The risk of burning the cash on unsuccessful new businesses beyond your area of expertise and excellence also depresses the share price, particularly given that Ming Fai has a proven track record of losing money in new non-core businesses. In over 25 years in the HK market, I have seen so many successful entrepreneurs list their business on the Stock Exchange and then make the mistake of assuming that they must be good at everything. Expertise in one field is not expertise in another. I hope you have learned from these mistakes, as that is what makes us all stronger.
If you return surplus capital to the market, then the market will repay that trust. Just look at some of my other investees and you will see how this works. For example, Alco Holdings Ltd (0328), of which I own more than 9%, sold its former premises in Zung Fu Building on 29-Dec-2015 and has since then distributed a total of $0.90 per share in dividends. The stock has returned 68.2% since 29-Dec-2015 (the day of the announcement) when it was trading at $2.30, and closed yesterday at $2.90.
Disclosure
Author is long Ming Fai
Good letter. I hope management cooperates too, but I doubt they will. Were they open to the special dividend idea, it would have been silly of them not to acquiesce to it after receiving Webb’s two private letters, which likely included the same threats as this public one.
True, if they would be really open to that idea we would not even be in this spot in the first place. But some management teams need a bit more convincing than others. Hopefully going through the whole process of a proxy fight won’t be necessary.
The other one he mentions in his letter, Alco holdings, looks pretty interesting as well. 1b in net cash, 1.7b market cap and about 270m in earnings in 2015. And apparently a willingness to pay out excess cash.

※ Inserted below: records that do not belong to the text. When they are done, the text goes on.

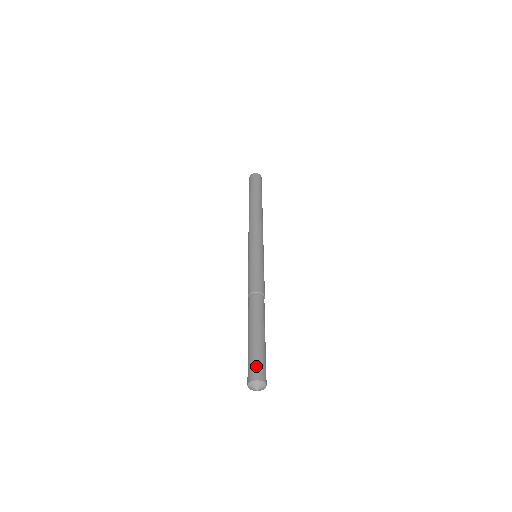
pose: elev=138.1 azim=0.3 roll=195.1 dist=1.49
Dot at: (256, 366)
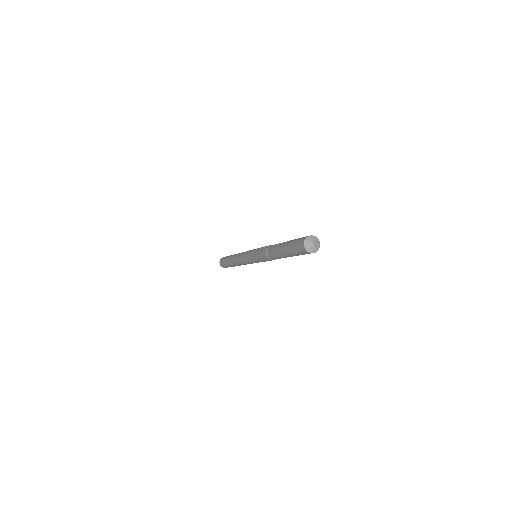
Dot at: (301, 238)
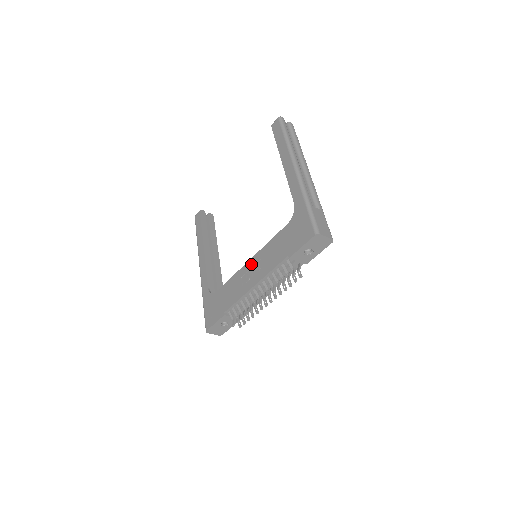
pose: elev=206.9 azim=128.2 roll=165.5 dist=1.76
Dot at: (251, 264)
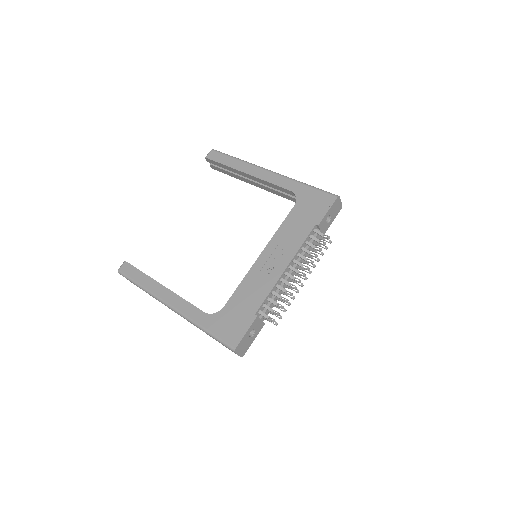
Dot at: (266, 255)
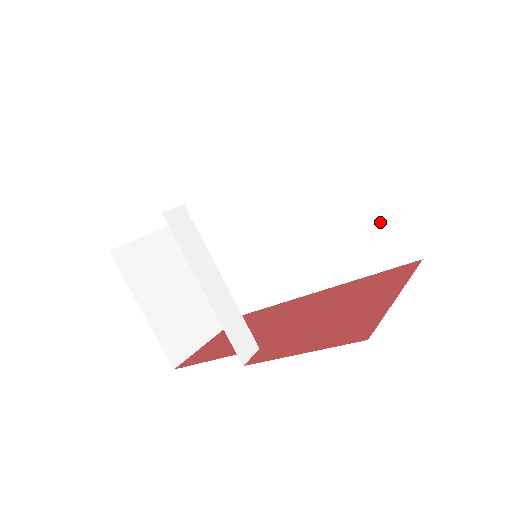
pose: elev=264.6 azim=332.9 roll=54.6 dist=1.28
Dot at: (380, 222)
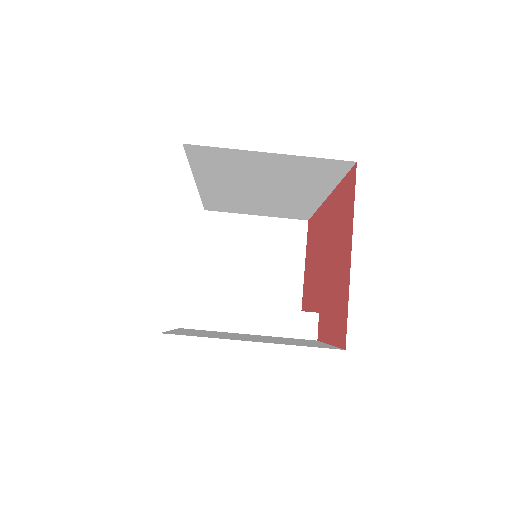
Dot at: (296, 165)
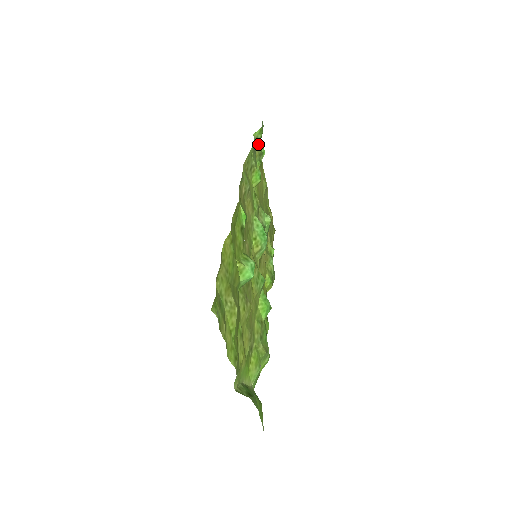
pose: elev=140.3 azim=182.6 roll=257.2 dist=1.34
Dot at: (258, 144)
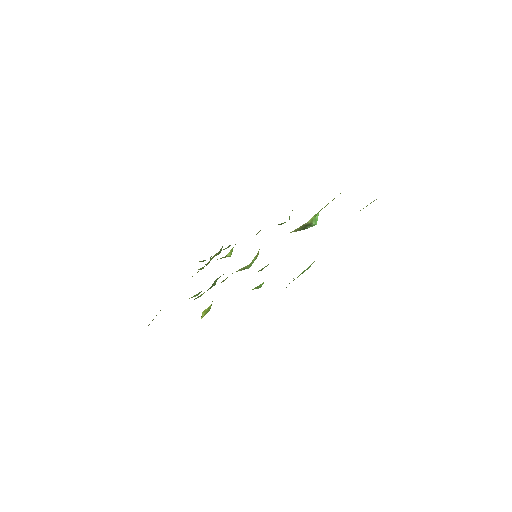
Dot at: (218, 253)
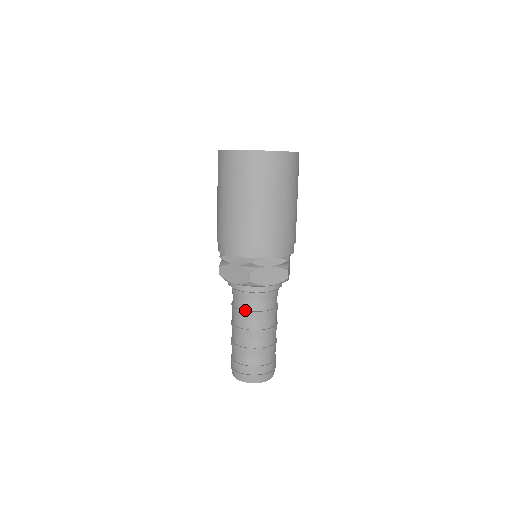
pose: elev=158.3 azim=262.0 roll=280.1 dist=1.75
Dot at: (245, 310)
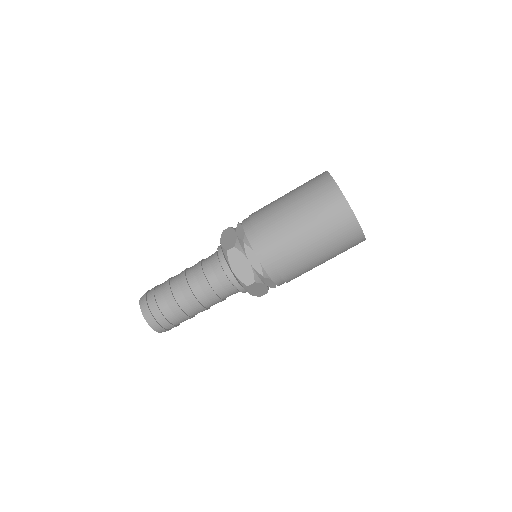
Dot at: (203, 267)
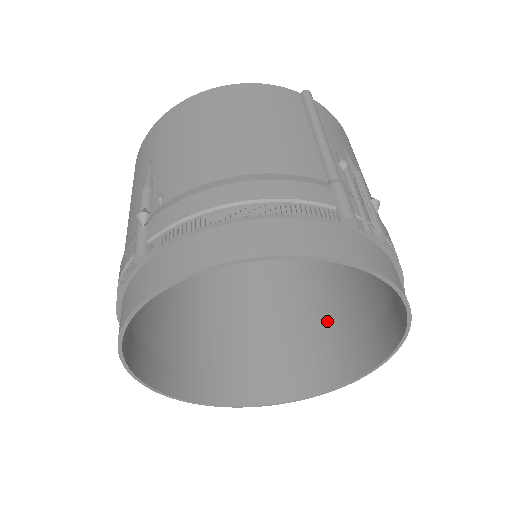
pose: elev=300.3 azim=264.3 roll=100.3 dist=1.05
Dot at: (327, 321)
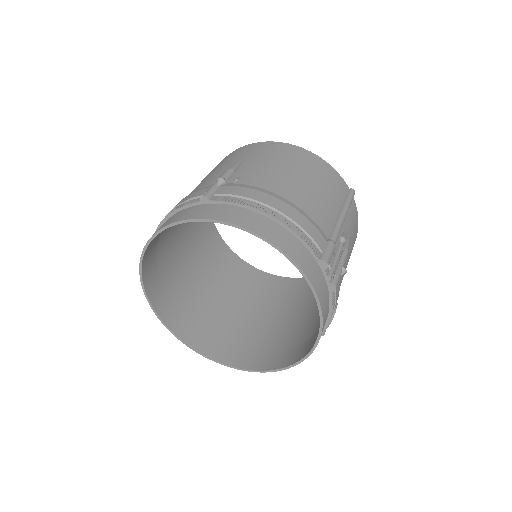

That sounds pretty interesting, think that warrants a closer look 🙂
So, annual results are out. My view:
Good things: number of retail cosmetics outlets is down to 387 (dec 2015: 543, dec 2014: 805). Core business is still doing great. Sold excess retail estate and paid out special dividend.
Bad things: retail cosmetics is still bleeding money. Share count has risen by another 3% or something. They continue to hoard cash.
Curious to see your new valuation. I arrive at roughly $1.50.